Work to be completed: In the entries below, find each line with the string "return" and copy it.

Data for this exercise:

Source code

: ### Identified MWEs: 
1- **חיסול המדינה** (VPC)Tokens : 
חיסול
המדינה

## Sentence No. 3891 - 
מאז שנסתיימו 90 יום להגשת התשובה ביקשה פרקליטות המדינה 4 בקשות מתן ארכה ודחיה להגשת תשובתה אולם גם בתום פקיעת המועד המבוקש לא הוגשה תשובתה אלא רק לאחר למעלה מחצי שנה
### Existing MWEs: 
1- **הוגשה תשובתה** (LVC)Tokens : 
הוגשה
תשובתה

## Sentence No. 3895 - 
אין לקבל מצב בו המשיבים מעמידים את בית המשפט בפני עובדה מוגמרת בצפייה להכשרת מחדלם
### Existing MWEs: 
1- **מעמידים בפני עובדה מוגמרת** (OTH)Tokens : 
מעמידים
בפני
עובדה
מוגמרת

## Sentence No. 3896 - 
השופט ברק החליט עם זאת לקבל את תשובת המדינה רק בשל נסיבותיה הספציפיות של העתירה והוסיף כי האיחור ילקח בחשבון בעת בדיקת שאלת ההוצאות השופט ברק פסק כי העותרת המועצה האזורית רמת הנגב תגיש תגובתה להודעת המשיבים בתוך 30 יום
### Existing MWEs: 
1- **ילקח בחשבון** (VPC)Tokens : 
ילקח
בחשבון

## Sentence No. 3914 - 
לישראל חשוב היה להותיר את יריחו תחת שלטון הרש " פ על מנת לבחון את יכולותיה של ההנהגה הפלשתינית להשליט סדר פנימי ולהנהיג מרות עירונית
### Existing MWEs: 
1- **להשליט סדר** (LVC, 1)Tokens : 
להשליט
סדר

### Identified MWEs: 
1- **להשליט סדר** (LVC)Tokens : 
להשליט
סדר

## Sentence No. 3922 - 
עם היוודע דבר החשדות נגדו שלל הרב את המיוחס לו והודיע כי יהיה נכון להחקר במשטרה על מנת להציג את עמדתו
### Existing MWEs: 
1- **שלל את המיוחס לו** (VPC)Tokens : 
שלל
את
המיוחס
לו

--

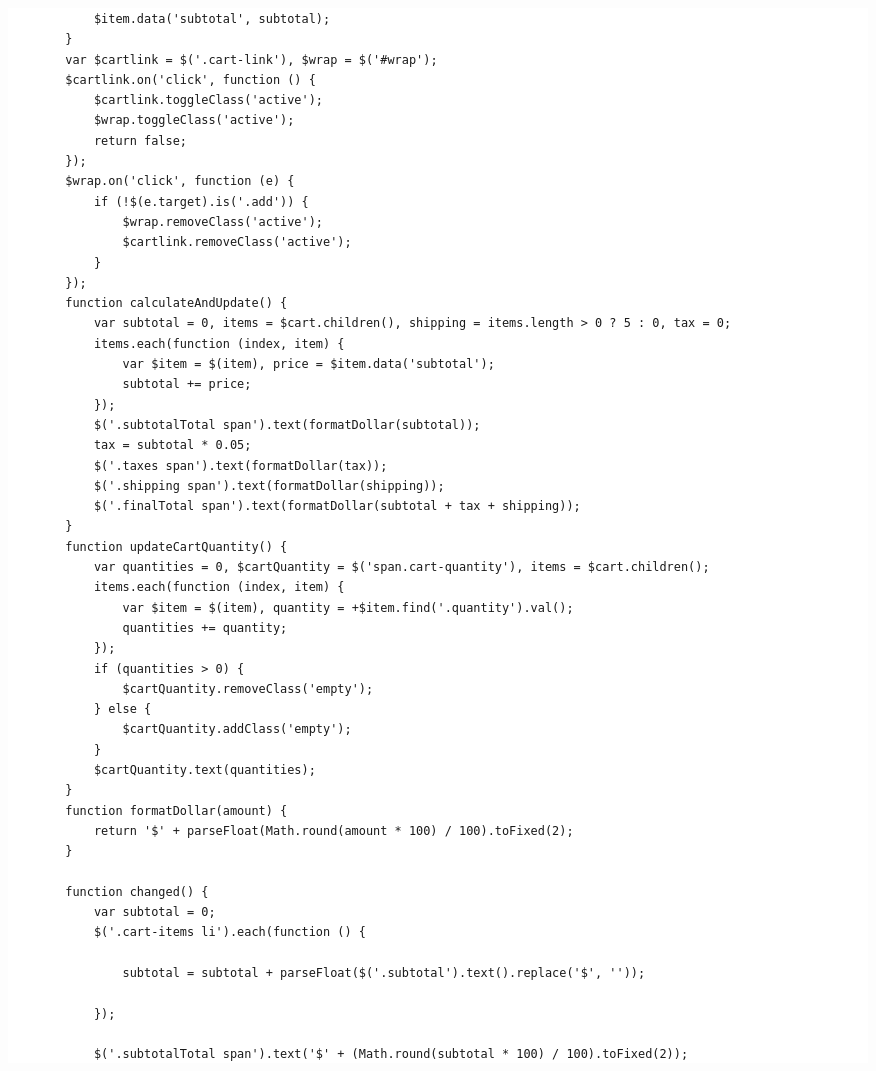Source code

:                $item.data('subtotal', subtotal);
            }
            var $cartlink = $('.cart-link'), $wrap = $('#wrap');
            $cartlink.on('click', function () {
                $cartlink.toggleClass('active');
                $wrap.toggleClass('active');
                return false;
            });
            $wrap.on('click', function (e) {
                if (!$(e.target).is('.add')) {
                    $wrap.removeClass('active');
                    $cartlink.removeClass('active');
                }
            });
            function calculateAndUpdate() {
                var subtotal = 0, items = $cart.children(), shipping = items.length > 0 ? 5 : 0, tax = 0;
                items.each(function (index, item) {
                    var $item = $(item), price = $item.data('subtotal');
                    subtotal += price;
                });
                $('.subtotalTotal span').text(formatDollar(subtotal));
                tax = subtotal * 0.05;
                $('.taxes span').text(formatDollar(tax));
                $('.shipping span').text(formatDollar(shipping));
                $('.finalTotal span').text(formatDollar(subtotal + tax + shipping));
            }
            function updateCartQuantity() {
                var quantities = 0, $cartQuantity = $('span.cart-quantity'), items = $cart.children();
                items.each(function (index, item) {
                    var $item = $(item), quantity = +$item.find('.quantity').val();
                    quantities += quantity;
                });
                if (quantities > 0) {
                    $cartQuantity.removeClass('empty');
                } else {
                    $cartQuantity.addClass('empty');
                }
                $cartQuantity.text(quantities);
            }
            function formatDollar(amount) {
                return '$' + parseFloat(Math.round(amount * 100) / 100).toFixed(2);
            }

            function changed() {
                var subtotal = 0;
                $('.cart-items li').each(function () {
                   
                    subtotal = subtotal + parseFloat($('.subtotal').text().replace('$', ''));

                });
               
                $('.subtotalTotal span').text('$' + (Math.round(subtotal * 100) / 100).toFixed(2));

Exercise answer:
                return false;
                return '$' + parseFloat(Math.round(amount * 100) / 100).toFixed(2);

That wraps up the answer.